Viva a Tristeza!
Não, não vou falar mal da tristeza, não seria justo. Eu devo a ela minhas profundidades, minha imaginação, minha volta por cima. Graças a ela vislumbrei coisas importantes para mim. Músicas que várias pessoas conhecem. Cartas, textos, coisas que ninguém vai ler, mas que me serviram em algum momento. Mergulhei no pôr-do-sol, uivei prá lua, encostei a cabeça na janela naquele dia de chuva e ouvi a música mais linda do mundo.
Num dia triste, me sentindo fora do planeta, fui ao cinema e vi "Blade Runner". Num dia soturno fui caminhar na praia e vi a onda mais azul, o céu mais infinito e o horizonte mais perfeito. Num dia triste li e reli Fernando Pessoa e não me senti só.
Num dia cinza eu me senti viva e quis virar lápis de cor.
Num dia assim-assim trouxe um cachorrinho pra casa, que virou meu maior menor companheiro.
No dia mais triste do mundo eu perdi um amigo.
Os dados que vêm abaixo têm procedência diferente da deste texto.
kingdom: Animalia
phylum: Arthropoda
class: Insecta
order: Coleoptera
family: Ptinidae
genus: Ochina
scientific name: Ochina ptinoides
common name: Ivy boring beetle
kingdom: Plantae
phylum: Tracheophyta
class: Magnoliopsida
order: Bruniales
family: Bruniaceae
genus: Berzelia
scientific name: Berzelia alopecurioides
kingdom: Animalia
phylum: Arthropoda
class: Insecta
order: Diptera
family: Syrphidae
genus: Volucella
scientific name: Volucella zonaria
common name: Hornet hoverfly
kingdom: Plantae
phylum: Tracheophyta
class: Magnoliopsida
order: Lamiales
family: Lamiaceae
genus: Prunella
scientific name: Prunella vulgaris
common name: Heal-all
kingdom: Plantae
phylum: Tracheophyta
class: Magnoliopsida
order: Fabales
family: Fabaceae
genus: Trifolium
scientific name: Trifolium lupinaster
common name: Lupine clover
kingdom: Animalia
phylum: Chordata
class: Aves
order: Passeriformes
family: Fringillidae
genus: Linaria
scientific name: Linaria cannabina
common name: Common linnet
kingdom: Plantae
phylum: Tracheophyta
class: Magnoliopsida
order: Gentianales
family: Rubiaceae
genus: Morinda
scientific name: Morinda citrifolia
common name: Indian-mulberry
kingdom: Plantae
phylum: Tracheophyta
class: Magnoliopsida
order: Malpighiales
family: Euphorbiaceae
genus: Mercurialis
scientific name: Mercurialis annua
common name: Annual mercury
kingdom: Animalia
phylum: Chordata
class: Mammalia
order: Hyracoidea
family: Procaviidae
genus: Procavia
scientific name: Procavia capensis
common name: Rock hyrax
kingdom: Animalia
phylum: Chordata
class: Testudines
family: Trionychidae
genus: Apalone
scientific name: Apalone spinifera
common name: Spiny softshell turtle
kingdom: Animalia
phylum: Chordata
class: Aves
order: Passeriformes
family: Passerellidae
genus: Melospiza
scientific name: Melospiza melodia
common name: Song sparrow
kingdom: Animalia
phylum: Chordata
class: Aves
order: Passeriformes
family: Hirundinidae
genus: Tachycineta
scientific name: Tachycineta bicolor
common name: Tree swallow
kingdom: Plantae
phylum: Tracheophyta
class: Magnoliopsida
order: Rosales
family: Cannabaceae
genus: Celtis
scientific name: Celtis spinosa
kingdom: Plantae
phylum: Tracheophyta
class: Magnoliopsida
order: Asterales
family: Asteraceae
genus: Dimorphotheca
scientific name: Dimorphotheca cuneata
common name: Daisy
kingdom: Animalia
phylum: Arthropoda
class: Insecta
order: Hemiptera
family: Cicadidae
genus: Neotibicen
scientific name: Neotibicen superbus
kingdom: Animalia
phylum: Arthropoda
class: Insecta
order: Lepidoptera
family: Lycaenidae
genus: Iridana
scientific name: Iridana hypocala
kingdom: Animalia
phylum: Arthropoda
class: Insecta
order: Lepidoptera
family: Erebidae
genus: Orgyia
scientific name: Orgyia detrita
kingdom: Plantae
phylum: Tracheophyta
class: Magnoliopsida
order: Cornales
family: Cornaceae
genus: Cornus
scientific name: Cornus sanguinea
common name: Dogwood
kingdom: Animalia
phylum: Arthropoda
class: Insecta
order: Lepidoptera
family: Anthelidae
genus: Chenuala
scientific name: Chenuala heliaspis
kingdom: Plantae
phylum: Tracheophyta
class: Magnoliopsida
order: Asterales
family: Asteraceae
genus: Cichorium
No dia seguinte, ainda triste, agradeci por ter tido um dia um amigo que me valesse tanto.
Num dia infinitamente triste eu cantei, minha voz era a voz da tristeza que percorria o meu corpo. E fiz um monte de gente feliz.
E também para que não percamos o poder de ação, precisamos olhar para a tristeza, precisamos nos indignar com ela, precisamos desejar a alegria genuinamente. Com essa mania de corrigir tudo no computador, acabamos facilitando nossa fragilidade diante de tudo. Ortografias, fotos, cores, sorrisos, a vida vai virando um show de Truman de verdade!
Você ouve uma voz, mas não tem certeza se foi corrigida ou não, vê uma foto, mas não sabe se há silicone, injeções ou Photoshop, lê um texto e a autoria fica vagando pelos sites.